We walked outside just as a cab deposited its fare at the door. With a shrug, we jumped in. “Katz’s, please,” I said, “On East Houston.”

“I know where it is,” the cabbie responded.

“Of course you do, sir” I said.

Katie looked at me with a smirk. “You sound like Papa,” she said.

“What do you mean?” I asked.

“You talk like him when you’re in New York,” she said.

I laughed.

“Say, ‘water,'” she said.

“Water?” I asked.

She smiled. “Yup, you sound just like Papa.”

I sat back and smiled at my girl as we drove the eighteen blocks into my childhood.

To be continued.

9 thoughts on “new york part five: paradise is a library

  1. I have loved all of your posts about the trip, but this is by far my very favorite. My most very favorite. I love that Katie loves to read, and I love how you nurture that love. It’s just so….lovely.

    Bookdrunk… What an amazing term. I must admit, I’ve been book drunk a time or two. Or possibly every time I’ve ever walked into a library!

    Book lovers, unite! *giggle*

    I’m glad you two have had such an amazing trip so far. I can’t wait to read more about it!

  2. I think your father gave Katie the best present ever. I have really never wanted to go to New York but now I really want to go lol .

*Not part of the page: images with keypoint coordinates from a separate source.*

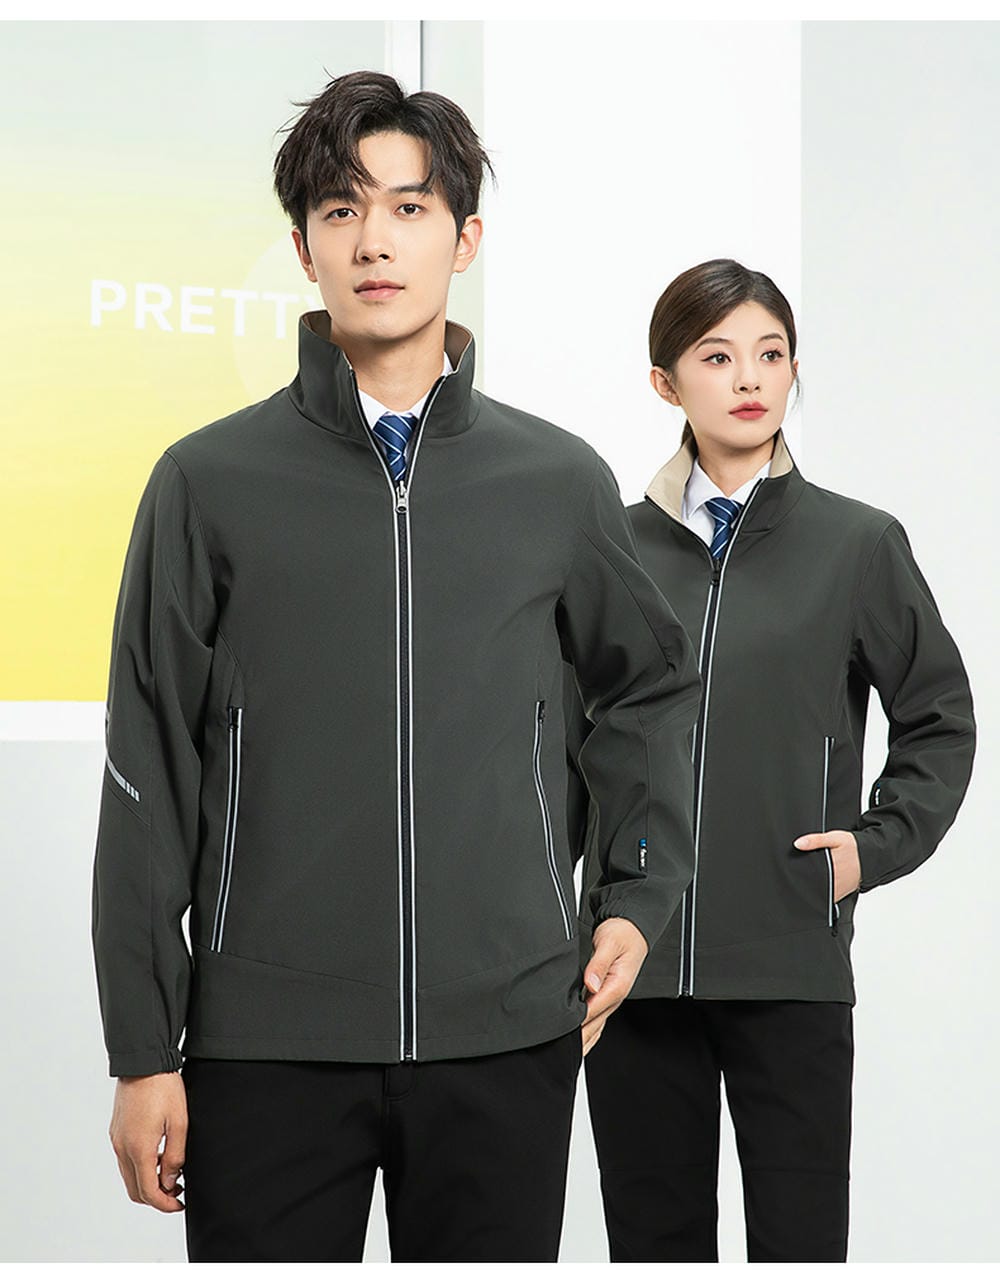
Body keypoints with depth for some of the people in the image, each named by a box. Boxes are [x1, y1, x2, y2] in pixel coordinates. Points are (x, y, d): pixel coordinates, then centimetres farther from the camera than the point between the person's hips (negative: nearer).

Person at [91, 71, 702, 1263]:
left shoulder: (560, 480, 7)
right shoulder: (209, 482, 2)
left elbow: (651, 684, 24)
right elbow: (148, 783, 2)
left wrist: (641, 892, 12)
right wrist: (142, 1051, 0)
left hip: (509, 1035, 2)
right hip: (268, 1042, -1)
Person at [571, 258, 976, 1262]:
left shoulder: (859, 545, 1)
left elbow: (939, 720, 10)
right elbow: (569, 746, 13)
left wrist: (878, 844, -1)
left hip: (792, 964, -2)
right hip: (635, 957, 2)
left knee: (798, 1242, 1)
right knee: (653, 1242, 9)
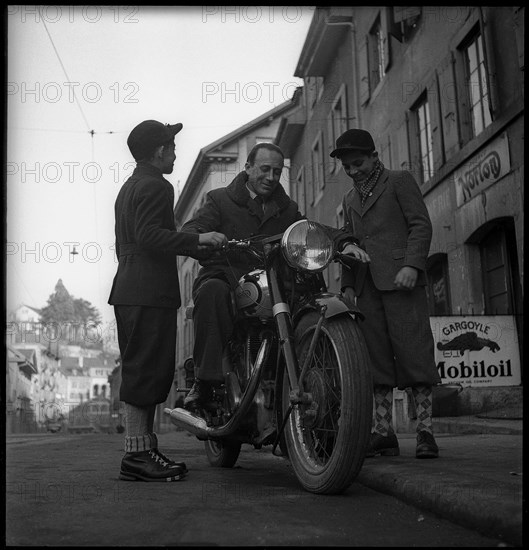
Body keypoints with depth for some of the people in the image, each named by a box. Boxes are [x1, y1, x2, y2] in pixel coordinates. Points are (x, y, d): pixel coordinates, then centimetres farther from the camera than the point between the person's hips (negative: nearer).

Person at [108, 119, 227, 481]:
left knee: (143, 371, 11)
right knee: (147, 371, -10)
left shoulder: (129, 187, 25)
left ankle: (145, 448, 15)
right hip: (151, 292, -11)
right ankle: (137, 455, -7)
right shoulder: (155, 186, -8)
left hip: (129, 289, 11)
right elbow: (150, 235, -20)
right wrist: (198, 240, -18)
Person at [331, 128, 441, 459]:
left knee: (414, 352, -10)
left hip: (401, 281, -5)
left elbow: (421, 225, 0)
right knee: (377, 358, 0)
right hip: (367, 287, 6)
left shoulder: (400, 181, 10)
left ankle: (425, 432, -7)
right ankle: (384, 434, 3)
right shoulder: (350, 199, 28)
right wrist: (348, 285, 14)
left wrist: (412, 265, -14)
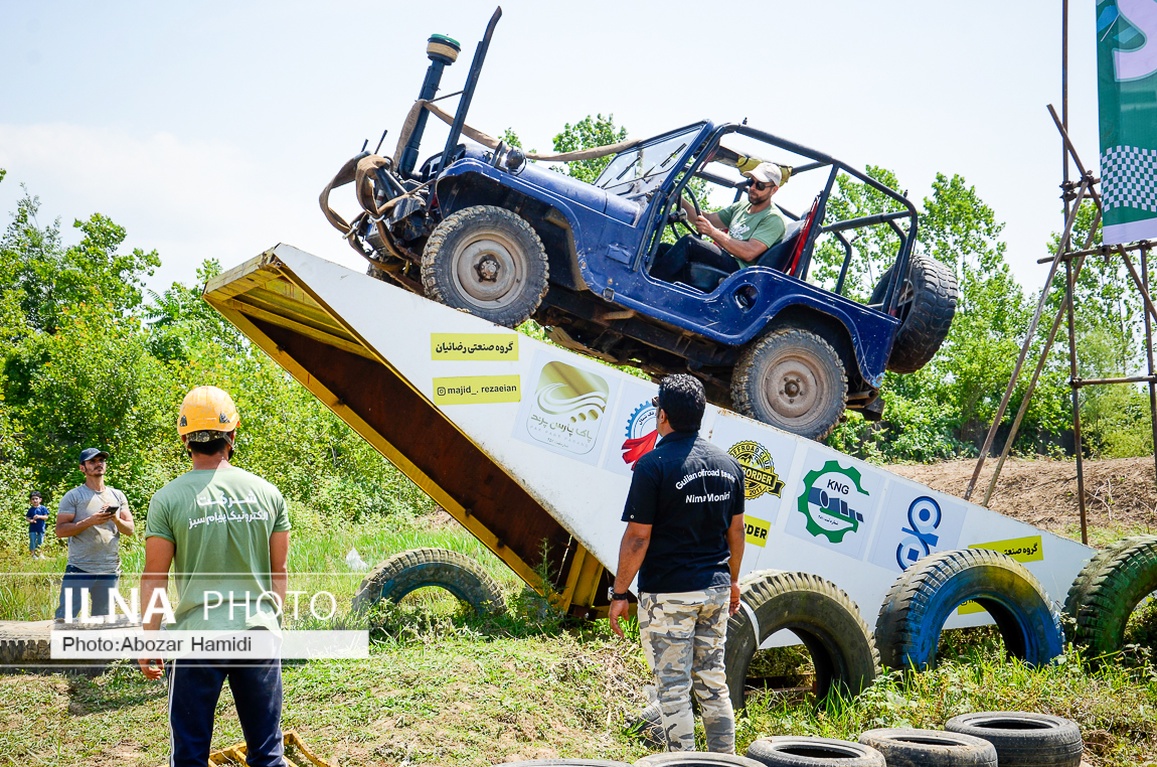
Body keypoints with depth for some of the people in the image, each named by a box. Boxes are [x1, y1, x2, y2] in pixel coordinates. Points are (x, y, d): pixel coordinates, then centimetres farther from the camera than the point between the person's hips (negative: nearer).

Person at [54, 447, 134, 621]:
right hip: (79, 569, -4)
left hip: (110, 570, 4)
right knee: (65, 617, -7)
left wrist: (116, 519, -12)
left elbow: (130, 529, 9)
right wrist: (90, 521, -18)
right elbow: (60, 530, -7)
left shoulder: (118, 496, 12)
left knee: (103, 621, 9)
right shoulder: (73, 496, 0)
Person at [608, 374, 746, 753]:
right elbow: (736, 530, 11)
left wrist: (619, 593, -7)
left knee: (673, 687, 2)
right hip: (715, 590, 6)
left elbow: (637, 538, -14)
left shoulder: (653, 465, -14)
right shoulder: (728, 464, 4)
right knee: (713, 681, 15)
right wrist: (732, 580, 24)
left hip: (668, 594, -6)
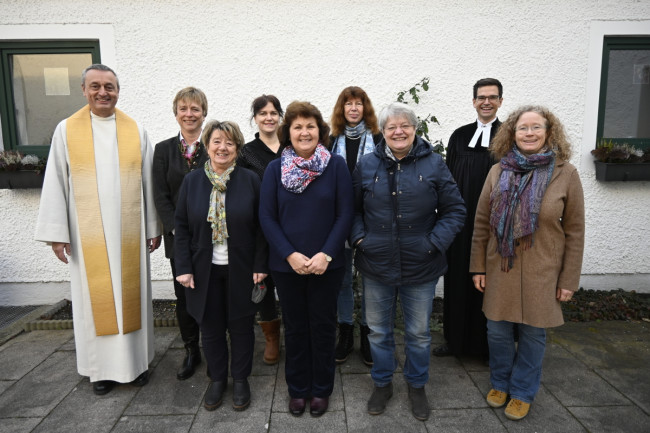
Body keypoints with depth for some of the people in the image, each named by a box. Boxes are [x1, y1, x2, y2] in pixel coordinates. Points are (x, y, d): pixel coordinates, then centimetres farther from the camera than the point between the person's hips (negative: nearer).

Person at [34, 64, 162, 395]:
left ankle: (135, 361, 23)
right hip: (88, 235, 0)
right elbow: (55, 184, 0)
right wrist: (57, 232, -4)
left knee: (131, 294, 9)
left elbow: (148, 182, 4)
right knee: (96, 298, 8)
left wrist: (154, 227, 3)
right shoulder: (67, 130, 1)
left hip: (130, 233, 1)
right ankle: (103, 366, 22)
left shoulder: (136, 131, 3)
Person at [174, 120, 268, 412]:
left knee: (241, 325, 11)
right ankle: (217, 379, 33)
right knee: (211, 327, 12)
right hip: (205, 270, 2)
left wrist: (260, 265, -8)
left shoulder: (250, 180, -4)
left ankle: (240, 379, 30)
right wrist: (183, 267, -4)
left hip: (241, 269, -1)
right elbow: (182, 227, 2)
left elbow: (261, 226, -4)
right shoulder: (192, 181, 1)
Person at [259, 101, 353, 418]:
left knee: (323, 327, 12)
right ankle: (297, 389, 33)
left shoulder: (336, 165, -4)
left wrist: (326, 254, -15)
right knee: (295, 328, 14)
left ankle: (321, 389, 32)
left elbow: (345, 214, -6)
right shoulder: (275, 169, 0)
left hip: (326, 264, -1)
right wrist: (290, 255, -13)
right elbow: (267, 217, -3)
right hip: (286, 264, 1)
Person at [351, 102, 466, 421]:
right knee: (378, 330, 16)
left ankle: (416, 385, 40)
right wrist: (359, 238, -6)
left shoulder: (433, 164, -4)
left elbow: (454, 210, -2)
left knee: (419, 332, 15)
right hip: (376, 264, 1)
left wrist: (434, 242, -12)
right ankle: (382, 383, 39)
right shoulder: (367, 165, 0)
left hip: (421, 266, -1)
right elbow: (353, 209, 8)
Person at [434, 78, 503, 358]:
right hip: (461, 222, 3)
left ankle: (490, 344, 24)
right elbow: (449, 178, 8)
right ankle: (457, 339, 25)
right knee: (459, 279, 10)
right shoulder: (460, 136, 9)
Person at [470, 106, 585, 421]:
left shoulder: (565, 173, -5)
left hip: (542, 273, -2)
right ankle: (500, 383, 37)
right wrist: (478, 267, 2)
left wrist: (569, 280, -4)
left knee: (532, 334, 11)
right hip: (500, 269, 2)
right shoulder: (499, 171, 1)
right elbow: (481, 223, 3)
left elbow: (575, 231, -3)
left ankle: (523, 391, 34)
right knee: (497, 331, 12)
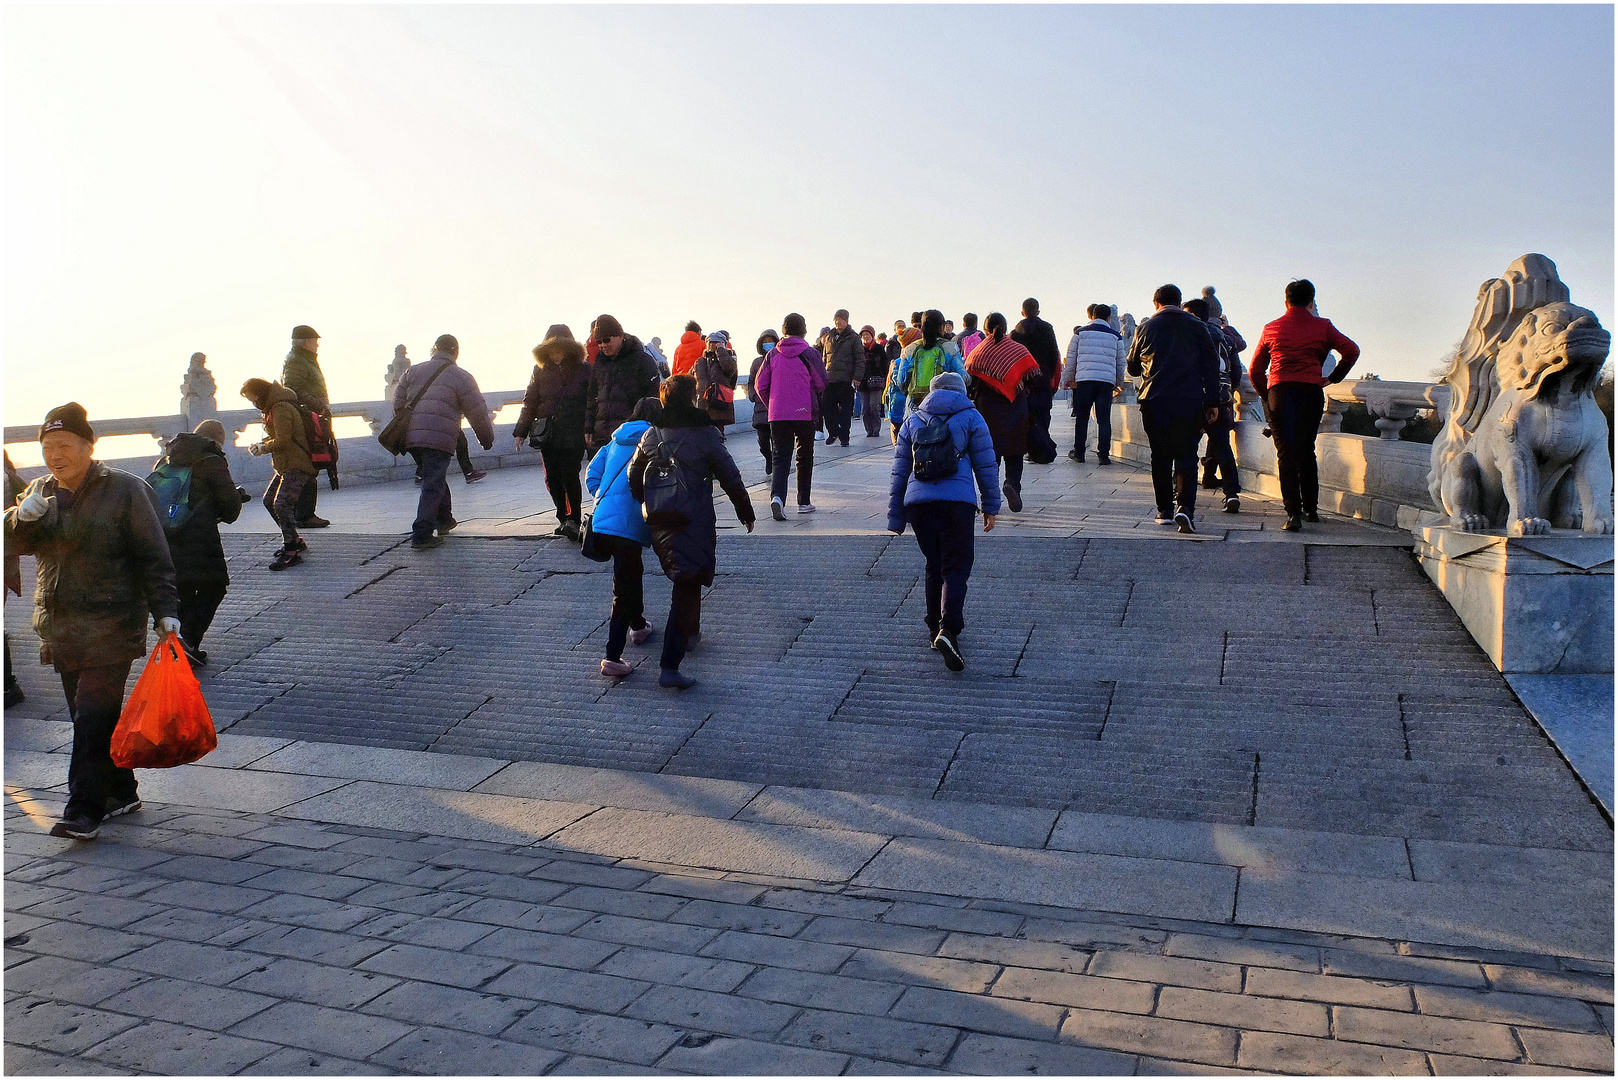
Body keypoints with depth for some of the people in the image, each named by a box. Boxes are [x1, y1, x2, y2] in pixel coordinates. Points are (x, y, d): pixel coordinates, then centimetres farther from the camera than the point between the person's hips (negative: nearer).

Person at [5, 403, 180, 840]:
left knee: (93, 718, -11)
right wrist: (22, 517, -13)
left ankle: (84, 811, -8)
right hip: (60, 628, 6)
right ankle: (122, 793, 25)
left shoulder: (126, 490, -5)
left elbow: (153, 556, -6)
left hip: (111, 628, -6)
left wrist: (165, 611, -13)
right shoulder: (41, 491, 13)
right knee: (87, 717, 12)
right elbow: (13, 542, 9)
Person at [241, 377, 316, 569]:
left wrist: (263, 448, -7)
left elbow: (282, 441, -22)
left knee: (282, 504, -19)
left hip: (296, 467, -11)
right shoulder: (274, 407, 16)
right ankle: (295, 541, 24)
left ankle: (291, 552, -15)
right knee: (269, 501, 16)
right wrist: (262, 443, 6)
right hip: (285, 466, 11)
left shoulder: (281, 409, -18)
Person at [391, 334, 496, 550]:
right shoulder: (462, 377, 4)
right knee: (433, 485, -5)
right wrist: (487, 439, 17)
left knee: (435, 478, 23)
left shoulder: (413, 371, 17)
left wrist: (403, 433, 28)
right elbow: (478, 413, 4)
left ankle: (444, 520, 36)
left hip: (411, 437, 6)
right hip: (439, 440, -6)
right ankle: (421, 536, -11)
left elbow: (398, 404, 17)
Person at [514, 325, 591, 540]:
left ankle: (573, 520, -4)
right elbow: (529, 402, 15)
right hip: (547, 433, 4)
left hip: (573, 433, -4)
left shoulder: (584, 370, 1)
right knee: (552, 478, 5)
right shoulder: (541, 370, 11)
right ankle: (563, 518, 17)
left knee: (569, 476, -12)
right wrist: (521, 431, 11)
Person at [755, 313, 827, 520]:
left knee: (780, 457, 2)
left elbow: (761, 386, 4)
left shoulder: (772, 354, 2)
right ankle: (803, 502, 19)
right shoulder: (809, 354, -6)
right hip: (805, 414, -2)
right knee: (805, 457, 13)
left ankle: (777, 496, -22)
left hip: (777, 415, 2)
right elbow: (822, 384, 0)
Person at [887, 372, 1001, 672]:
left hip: (917, 501, 3)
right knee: (956, 568, -4)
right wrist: (991, 506, 15)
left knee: (934, 566, 17)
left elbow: (900, 472, 17)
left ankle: (935, 628, 21)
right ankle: (948, 630, -23)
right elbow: (985, 465, 8)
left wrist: (896, 518, 20)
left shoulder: (912, 420, 19)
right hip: (957, 501, -3)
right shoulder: (970, 417, 11)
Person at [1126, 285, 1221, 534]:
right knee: (1186, 455, 1)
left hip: (1154, 402, 1)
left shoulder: (1145, 328, 7)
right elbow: (1211, 365, 1)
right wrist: (1212, 402, 4)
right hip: (1189, 402, -1)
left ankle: (1165, 510, 13)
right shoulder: (1197, 326, 4)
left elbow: (1133, 368, 16)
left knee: (1160, 457, 11)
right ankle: (1185, 506, -17)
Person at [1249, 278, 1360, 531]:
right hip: (1311, 392, 1)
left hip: (1280, 391, -1)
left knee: (1286, 453, -3)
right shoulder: (1322, 326, 8)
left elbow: (1255, 370, 11)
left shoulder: (1271, 329, 11)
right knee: (1306, 451, 16)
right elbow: (1351, 350, 1)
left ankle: (1293, 512, -15)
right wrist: (1333, 378, 10)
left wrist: (1267, 396, 19)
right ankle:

  3. I love this post. I love books, and Katie’s love for them (one of my dreams has been to have a room that I can call my library, and we certainly have enough books for that–we just need the room). But also? I love this turn of phrase:

    we drove the eighteen blocks into my childhood.

    That’s lovely. Thank you for writing it.

  4. I love this line: “I’ll think about it,” is totally two,” – that is totally my kid, too.

    These NY trip posts have been simply delightful, thank you!